= PROBLEM DESCRIPTION =
From the line that contains "For every layout" to the end of the entries, copy each line exactly, though the pictures stay out.

= GIVEN RECORDS =
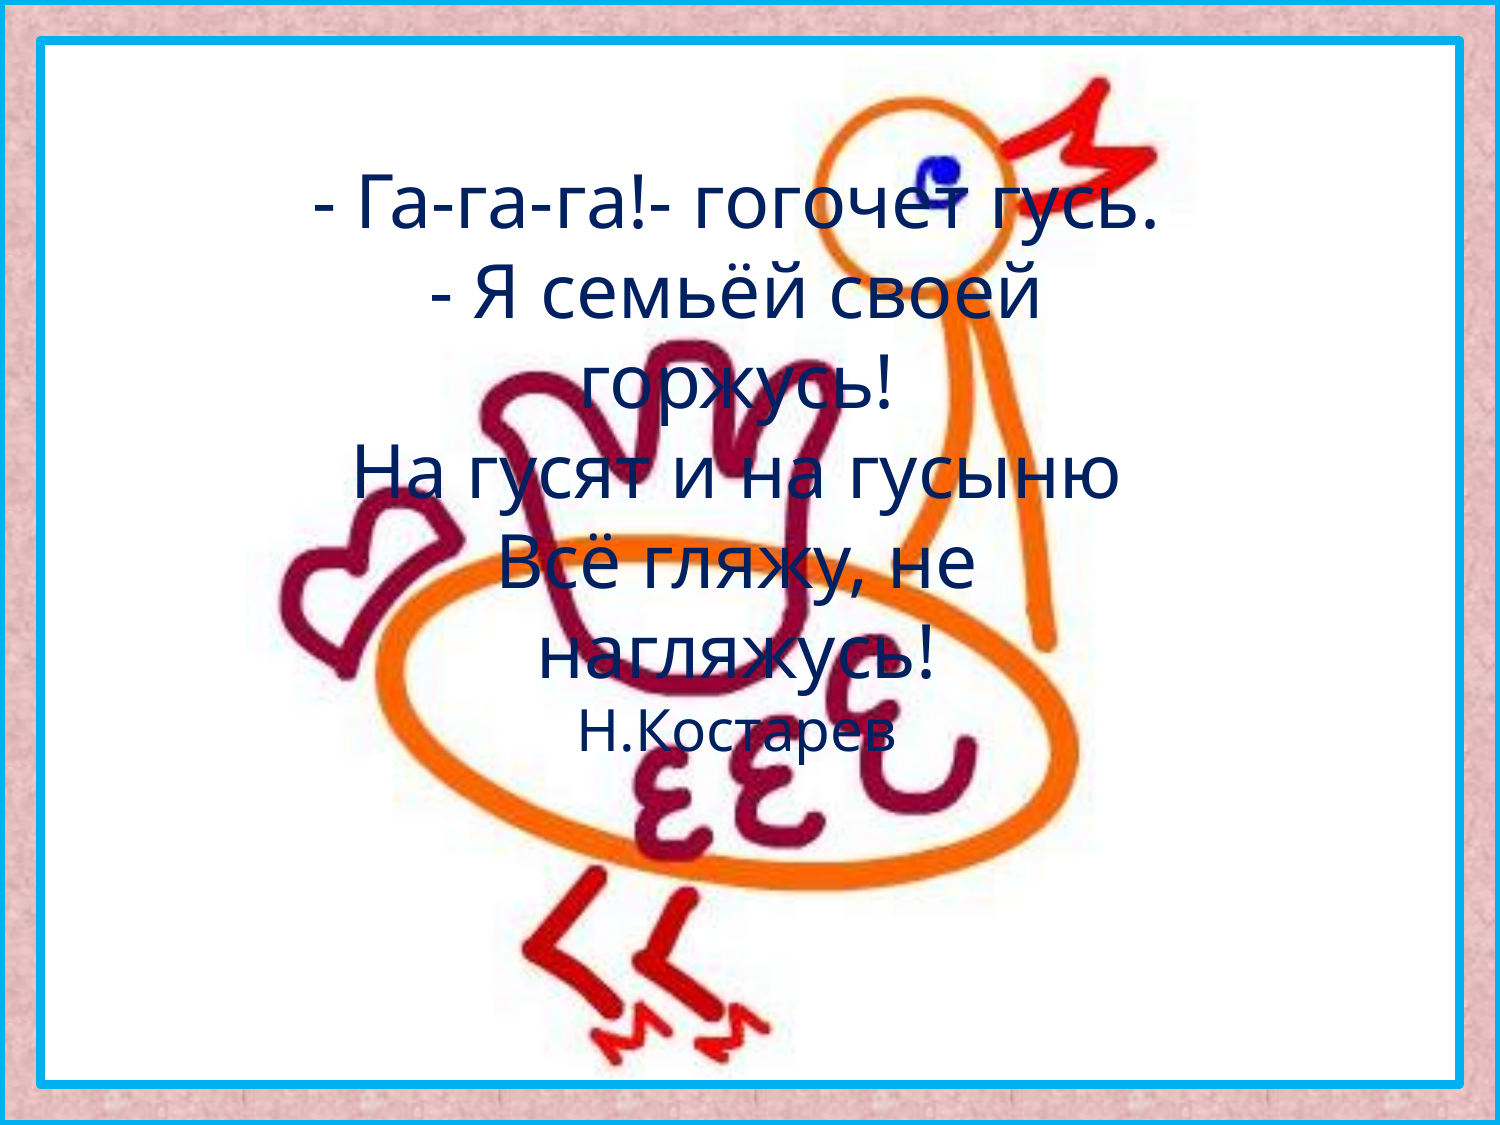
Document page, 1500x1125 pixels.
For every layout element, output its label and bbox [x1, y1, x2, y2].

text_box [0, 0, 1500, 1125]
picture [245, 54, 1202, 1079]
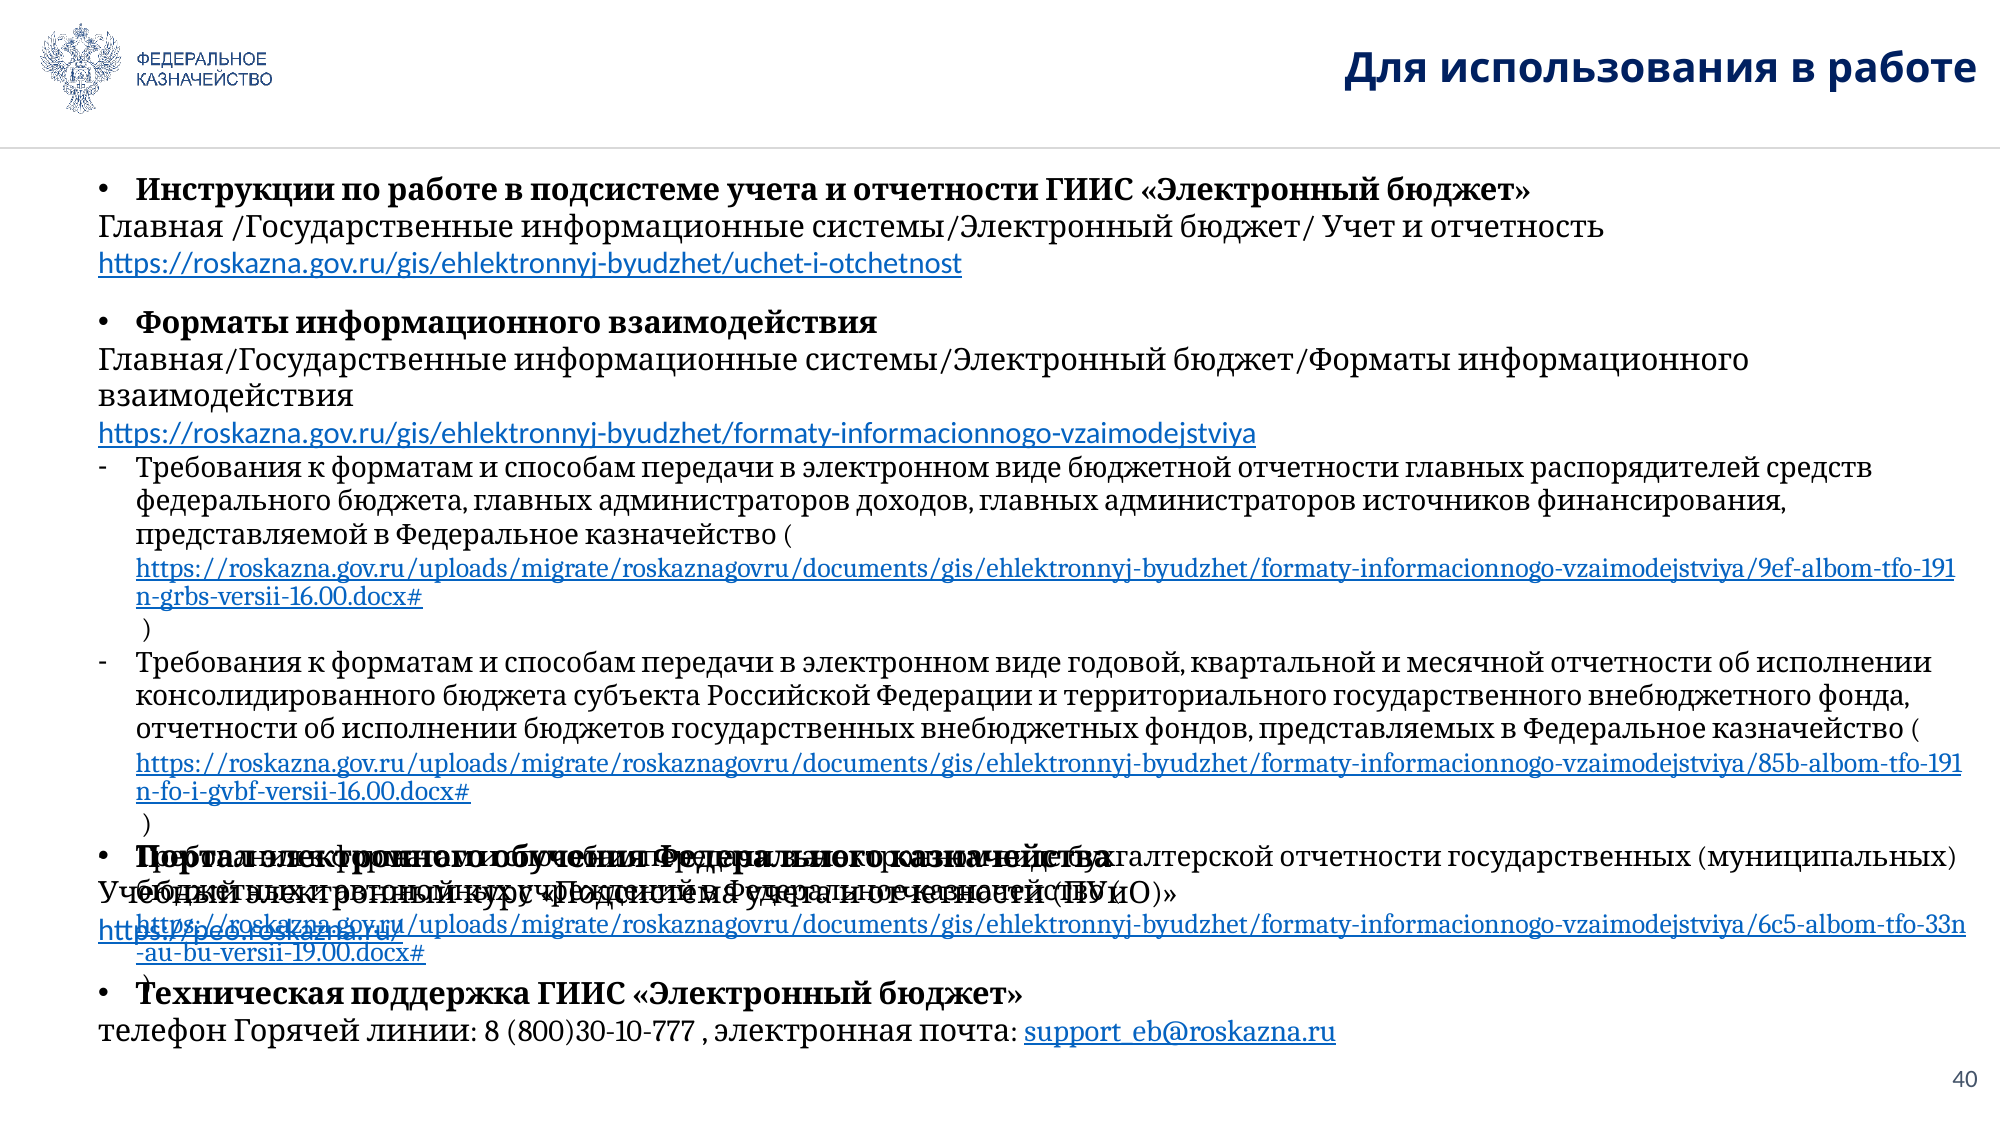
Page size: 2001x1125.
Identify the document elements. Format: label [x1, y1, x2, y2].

= TASK OUTPUT =
For every layout element, output its label and bbox [x1, y1, x2, y2].

text_box [0, 0, 1500, 1125]
picture [245, 54, 1202, 1079]
Page size: 2001x1125.
Identify the document elements. Format: label [x1, y1, x2, y2].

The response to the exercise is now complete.